▶ [Task to complete] Given the records below, the lines starting at the line with "thumb mcp: (232, 197)" and ending at the line with "pinky mcp: (298, 351)" should be output exactly, both end lines kept and pictures left out.

• • • • • • •

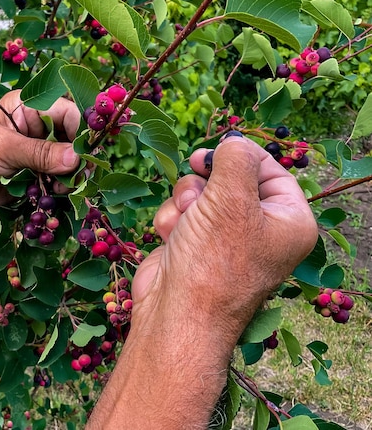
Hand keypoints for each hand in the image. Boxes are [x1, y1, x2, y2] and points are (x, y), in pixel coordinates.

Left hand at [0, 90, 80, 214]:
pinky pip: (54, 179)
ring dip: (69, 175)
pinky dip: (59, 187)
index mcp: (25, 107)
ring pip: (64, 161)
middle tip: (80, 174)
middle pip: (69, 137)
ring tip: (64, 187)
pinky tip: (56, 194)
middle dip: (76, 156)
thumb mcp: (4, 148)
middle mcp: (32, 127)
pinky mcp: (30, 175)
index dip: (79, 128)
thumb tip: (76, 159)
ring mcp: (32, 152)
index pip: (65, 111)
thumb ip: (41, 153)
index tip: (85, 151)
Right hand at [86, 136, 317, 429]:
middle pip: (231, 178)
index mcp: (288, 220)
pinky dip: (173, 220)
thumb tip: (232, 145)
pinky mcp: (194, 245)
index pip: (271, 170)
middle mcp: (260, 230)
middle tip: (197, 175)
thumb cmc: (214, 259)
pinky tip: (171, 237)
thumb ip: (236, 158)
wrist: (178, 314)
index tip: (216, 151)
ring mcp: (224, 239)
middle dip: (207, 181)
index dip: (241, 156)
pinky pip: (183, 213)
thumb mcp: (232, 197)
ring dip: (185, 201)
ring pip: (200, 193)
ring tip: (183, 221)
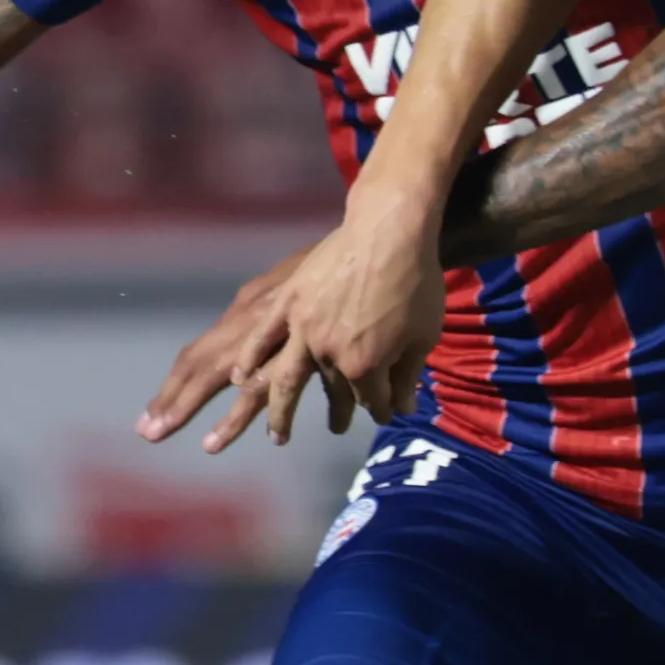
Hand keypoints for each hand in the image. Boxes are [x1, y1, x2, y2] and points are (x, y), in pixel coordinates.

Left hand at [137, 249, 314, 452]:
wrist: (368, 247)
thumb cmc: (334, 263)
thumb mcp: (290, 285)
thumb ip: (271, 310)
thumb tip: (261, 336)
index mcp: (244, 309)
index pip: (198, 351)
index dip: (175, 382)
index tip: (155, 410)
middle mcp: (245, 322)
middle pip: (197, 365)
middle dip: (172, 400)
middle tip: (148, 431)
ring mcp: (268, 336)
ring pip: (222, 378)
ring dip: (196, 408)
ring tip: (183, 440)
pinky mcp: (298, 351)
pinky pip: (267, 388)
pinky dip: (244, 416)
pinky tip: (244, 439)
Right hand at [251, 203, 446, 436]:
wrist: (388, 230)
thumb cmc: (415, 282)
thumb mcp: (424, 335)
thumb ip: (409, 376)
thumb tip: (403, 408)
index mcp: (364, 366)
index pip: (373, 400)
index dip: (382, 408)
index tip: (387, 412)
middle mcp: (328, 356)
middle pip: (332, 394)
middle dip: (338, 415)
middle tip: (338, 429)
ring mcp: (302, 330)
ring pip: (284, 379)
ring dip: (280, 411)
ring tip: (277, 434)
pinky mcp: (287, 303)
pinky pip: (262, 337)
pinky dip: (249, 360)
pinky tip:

• • • • • • •

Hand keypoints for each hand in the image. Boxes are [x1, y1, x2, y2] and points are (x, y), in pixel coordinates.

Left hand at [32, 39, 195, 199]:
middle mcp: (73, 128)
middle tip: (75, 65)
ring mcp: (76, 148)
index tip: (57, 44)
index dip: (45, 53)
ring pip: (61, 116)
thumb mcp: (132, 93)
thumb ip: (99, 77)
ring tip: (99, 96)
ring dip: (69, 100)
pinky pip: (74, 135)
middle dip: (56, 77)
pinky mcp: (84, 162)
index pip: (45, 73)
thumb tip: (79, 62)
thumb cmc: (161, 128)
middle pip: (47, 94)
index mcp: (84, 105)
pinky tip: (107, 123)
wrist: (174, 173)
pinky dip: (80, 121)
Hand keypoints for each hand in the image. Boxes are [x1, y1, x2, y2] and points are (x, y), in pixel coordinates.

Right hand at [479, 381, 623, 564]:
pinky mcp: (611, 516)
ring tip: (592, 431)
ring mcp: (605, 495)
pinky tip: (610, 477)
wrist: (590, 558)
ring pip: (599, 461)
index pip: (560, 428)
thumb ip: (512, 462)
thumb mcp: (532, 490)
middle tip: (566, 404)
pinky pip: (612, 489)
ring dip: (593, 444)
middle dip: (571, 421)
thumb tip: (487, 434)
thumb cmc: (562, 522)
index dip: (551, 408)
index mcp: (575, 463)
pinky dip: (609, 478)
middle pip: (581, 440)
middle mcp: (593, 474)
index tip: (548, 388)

• • • • • • •

▶ [Final answer]
thumb mcp: (232, 197)
ring dip: (185, 201)
ring pip: (200, 193)
ring tip: (183, 221)
Hand keypoints for each hand in the image. Boxes are [x1, y1, x2, y2] and points are (x, y), in pixel coordinates.

Left hand at [137, 249, 314, 452]:
wrist: (368, 247)
thumb cmc: (334, 263)
thumb mcp: (290, 285)
thumb ip: (271, 310)
thumb tip: (261, 336)
index mcp: (244, 309)
index pip: (198, 351)
index dip: (175, 382)
index tip: (155, 410)
middle mcp: (245, 322)
middle pip: (197, 365)
middle dip: (172, 400)
middle tip: (148, 431)
ring mcp: (268, 336)
ring pip: (222, 378)
ring dip: (196, 408)
ring tip: (183, 440)
pinky mcp: (298, 351)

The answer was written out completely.